This was never likely to be a companion that would prosecute its arguments substantially in such an ‘old school’ way. Much of the academic study of music in Australia (and elsewhere) has moved on from notation-centred scholarship and now openly – if not always comfortably – incorporates sociological, economic, ethnographic, and geographical perspectives. A lingering danger for music academics, however, is that along the way the ‘stuff of music’ – its sonic reality, if you like – can correspondingly disappear from scholarly attention. Jadey O’Regan and Tim Byron’s chapter on ‘The Development of the Australian Pop Charts and the Changing Meaning of the “Number One” Single’ discusses the ‘factors that play a role in a song becoming a number one single in Australia’ without connecting such observations in any substantial way to how this music actually sounds. (Here I disagree with the editors, who claim, in their concluding chapter, that ‘there is a danger of music being presented as an aural artefact disjoined from culture and environment’; the danger, I would suggest, is now very much in the other direction.) I also found O’Regan and Byron’s largely uncritical invocation of the ‘music market’, especially in this age of big-data manipulation of consumer behaviour, unwittingly suggestive of the degree to which neo-liberal ideology may be becoming normalised by particular kinds of contemporary musicological discourse.
Amanda Harris’s chapter on ‘Iconic Musical Sites in Australia’ opens the final section of the book (‘Institutions’), with an examination of musical practices associated with two Australian icons: the Sydney Opera House and Uluru. The chapters that follow examine a few Australian music festivals and Australian children’s television music. Inexplicably, other venerable, or at least highly influential, Australian music institutions, such as the network of state-based symphony orchestras, and significant music promoters such as Musica Viva and Live Nation, are not discussed at all.
In the end, the most telling absence in this companion is that of any sustained consideration of the very institutions that have arguably influenced the content of, and methodologies in, the book more than anything else, that is, Australia’s network of research-active conservatoires and tertiary music departments. A hint that things might have been otherwise is given early in the companion when the editors approvingly quote an observation by jazz scholar and musician Bruce Johnson (author of The Oxford Companion to Australian Jazz [1987]) that our once commonplace view of Australian music history as being synonymous with the history of European-style Australian art music reflects the fact that most Australian music scholarship of that time also largely focused on such music. This it did to the ‘consequent exclusion of the full range of jazz, folk, and popular music forms’ as well as, of course, Australia’s Indigenous musical heritage.

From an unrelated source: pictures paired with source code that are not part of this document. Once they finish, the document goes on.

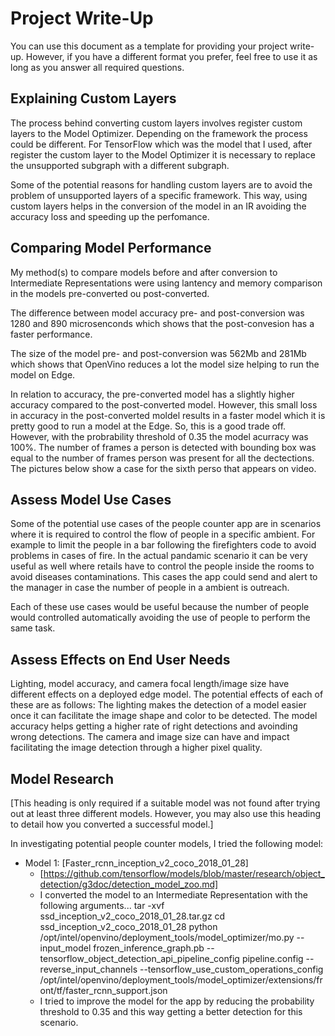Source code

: # Project Write-Up

You can use this document as a template for providing your project write-up. However, if you
have a different format you prefer, feel free to use it as long as you answer all required
questions.

## Explaining Custom Layers

The process behind converting custom layers involves register custom layers to the Model Optimizer. Depending on the framework the process could be different. For TensorFlow which was the model that I used, after register the custom layer to the Model Optimizer it is necessary to replace the unsupported subgraph with a different subgraph.

Some of the potential reasons for handling custom layers are to avoid the problem of unsupported layers of a specific framework. This way, using custom layers helps in the conversion of the model in an IR avoiding the accuracy loss and speeding up the perfomance. 

## Comparing Model Performance

My method(s) to compare models before and after conversion to Intermediate Representations
were using lantency and memory comparison in the models pre-converted ou post-converted.

The difference between model accuracy pre- and post-conversion was 1280 and 890 microsenconds which shows that the post-convesion has a faster performance.

The size of the model pre- and post-conversion was 562Mb and 281Mb which shows that OpenVino reduces a lot the model size helping to run the model on Edge.

In relation to accuracy, the pre-converted model has a slightly higher accuracy compared to the post-converted model. However, this small loss in accuracy in the post-converted moldel results in a faster model which it is pretty good to run a model at the Edge. So, this is a good trade off. However, with the probrability threshold of 0.35 the model acurracy was 100%. The number of frames a person is detected with bounding box was equal to the number of frames person was present for all the dectections. The pictures below show a case for the sixth perso that appears on video.



## Assess Model Use Cases

Some of the potential use cases of the people counter app are in scenarios where it is required to control the flow of people in a specific ambient. For example to limit the people in a bar following the firefighters code to avoid problems in cases of fire. In the actual pandamic scenario it can be very useful as well where retails have to control the people inside the rooms to avoid diseases contaminations. This cases the app could send and alert to the manager in case the number of people in a ambient is outreach.

Each of these use cases would be useful because the number of people would controlled automatically avoiding the use of people to perform the same task.

## Assess Effects on End User Needs

Lighting, model accuracy, and camera focal length/image size have different effects on a
deployed edge model. The potential effects of each of these are as follows:
The lighting makes the detection of a model easier once it can facilitate the image shape and color to be detected. The model accuracy helps getting a higher rate of right detections and avoinding wrong detections. The camera and image size can have and impact facilitating the image detection through a higher pixel quality.

## Model Research

[This heading is only required if a suitable model was not found after trying out at least three
different models. However, you may also use this heading to detail how you converted 
a successful model.]

In investigating potential people counter models, I tried  the following model:

- Model 1: [Faster_rcnn_inception_v2_coco_2018_01_28]
  - [https://github.com/tensorflow/models/blob/master/research/object_detection/g3doc/detection_model_zoo.md]
  - I converted the model to an Intermediate Representation with the following arguments...
    tar -xvf ssd_inception_v2_coco_2018_01_28.tar.gz
    cd ssd_inception_v2_coco_2018_01_28
    python /opt/intel/openvino/deployment_tools/model_optimizer/mo.py --input_model frozen_inference_graph.pb --tensorflow_object_detection_api_pipeline_config pipeline.config --reverse_input_channels --tensorflow_use_custom_operations_config /opt/intel/openvino/deployment_tools/model_optimizer/extensions/front/tf/faster_rcnn_support.json
   - I tried to improve the model for the app by reducing the probability threshold to 0.35 and this way getting a better detection for this scenario.
  


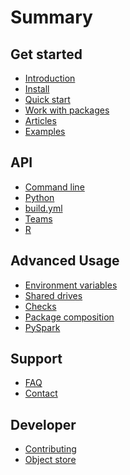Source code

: <!--
	Used by gitbook to generate docs.quiltdata.com navigation
	WARNING - changing section names changes docs paths used both
	within docs and other parts of Quilt, like /catalog

	Paths are of the form: word1-word2-word3/bullet-name
	So, for example: docs.quiltdata.com/get-started/install
	(all lowercase)
!-->

# Summary

## Get started
* [Introduction](README.md)
* [Install](installation.md)
* [Quick start](quick-start.md)
* [Work with packages](step-by-step.md)
* [Articles](articles.md)
* [Examples](examples.md)

## API
* [Command line](api-cli.md)
* [Python](api-python.md)
* [build.yml](buildyml.md)
* [Teams](api-teams.md)
* [R](api-r.md)

## Advanced Usage
* [Environment variables](env.md)
* [Shared drives](shared-store.md)
* [Checks](checks.md)
* [Package composition](compose.md)
* [PySpark](pyspark.md)

## Support
* [FAQ](faq.md)
* [Contact](contact.md)

## Developer
* [Contributing](CONTRIBUTING.md)
* [Object store](repo-format.md)
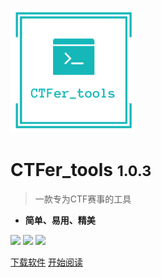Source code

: <!-- _coverpage.md -->

![logo](./img/logo_transparent.png)

# CTFer_tools <small>1.0.3</small>

> 一款专为CTF赛事的工具

- **简单、易用、精美**


![](https://badgen.net/github/stars/Pstarchen/CTFer_tools)
![](https://badgen.net/github/forks/Pstarchen/CTFer_tools?color=4ab8a1)
![](https://img.shields.io/badge/%E7%9B%BC%E6%98%9F%E8%BE%B0-StarChen-green)


[下载软件](https://gitee.com/starchen520/CTFer_tools/releases/download/1.0.3/CTFer_tools.zip)
[开始阅读](?id=CTFer_tools)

The editors do not, however, consider in turn whether similar institutional forces might be shaping the content and directions of Australian musicology today, beyond briefly making some broad observations in the volume’s concluding pages acknowledging Australia’s ongoing ‘systemic, multilayered, covert and overt forms of racism’. They also make a sop to the presumed virtue of identity politics (or is it the presumed inherent ‘whiteness’ of traditional scholarly methodologies?) by noting that ‘it is doubtful that publishers would today accept a survey of music in Australia only written by white academics’.
To my mind, Australia’s musicological institutions are struggling less with how to deal with lingering Eurocentric world views in their midst than they are with simply surviving in a managerial and financial environment that is increasingly hostile to unfettered humanities research tout court. One of those institutions – the Sydney Conservatorium of Music – provided specific financial assistance for this volume, but it also employed almost half of its contributors. In such straitened circumstances, I suspect it is also no longer impolite to wonder which of those facts came first. Whatever the case, we should not be blind to the ways in which the modern political economy of Australia’s universities, and its associated system of research funding and assessment, is shaping what is currently researched and published and how (as well as who gets paid to undertake such research, and where), and thus what is more likely to end up published in a reference work of this kind.
As it stands, this companion is perhaps more revealing about the current state of Australian music scholarship than it is about music in Australia per se. Certainly, it is less than the sum of its parts. For this reason alone, it cannot truly deliver on what both its title, and the wider series into which it falls, otherwise promises. It is a significant scholarly and publishing opportunity missed.